Person concerned

The German Whistleblower Protection Act (Hinweisgeberschutzgesetz, HinSchG) uses the term person concerned for the natural or legal person who is named in an internal or external report, or in a public disclosure, as the person accused of a breach or who is otherwise associated with a reported breach. This person is therefore not the whistleblower but the party against whom the report is directed. The concept matters because the Act protects not only whistleblowers but also expressly safeguards the rights of those who are the subject of a report.

Throughout the procedure, the presumption of innocence applies to the person concerned. The reporting office must treat their identity as confidentially as that of the whistleblower and of third parties named in the report; Section 8 HinSchG explicitly extends the confidentiality requirement to all three groups. As a rule, the reporting office may not disclose the identity of the person concerned to anyone outside the competent body. At the same time, Section 33 HinSchG guarantees the right to an effective procedure and to be heard, so that an accusation is not processed one-sidedly.

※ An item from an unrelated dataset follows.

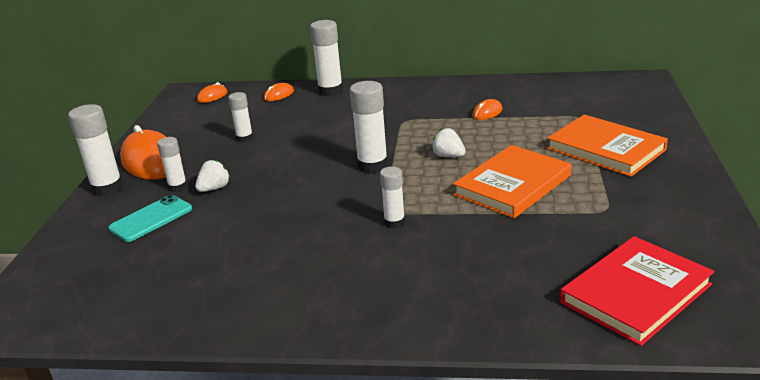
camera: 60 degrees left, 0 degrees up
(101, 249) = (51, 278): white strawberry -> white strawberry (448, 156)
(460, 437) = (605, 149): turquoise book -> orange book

The person concerned also enjoys data protection under the GDPR. Their data subject rights, in particular the right of access under Art. 15 GDPR, may however be restricted for as long as this is necessary so as not to jeopardise the investigation of the facts and the protection of the whistleblower (Section 29 HinSchG). If allegations turn out to be unfounded or to constitute a deliberate false report, the person concerned can assert claims for damages; intentional or grossly negligent false reports are not covered by the Act under Sections 32 and 38 HinSchG and may give rise to fines or liability.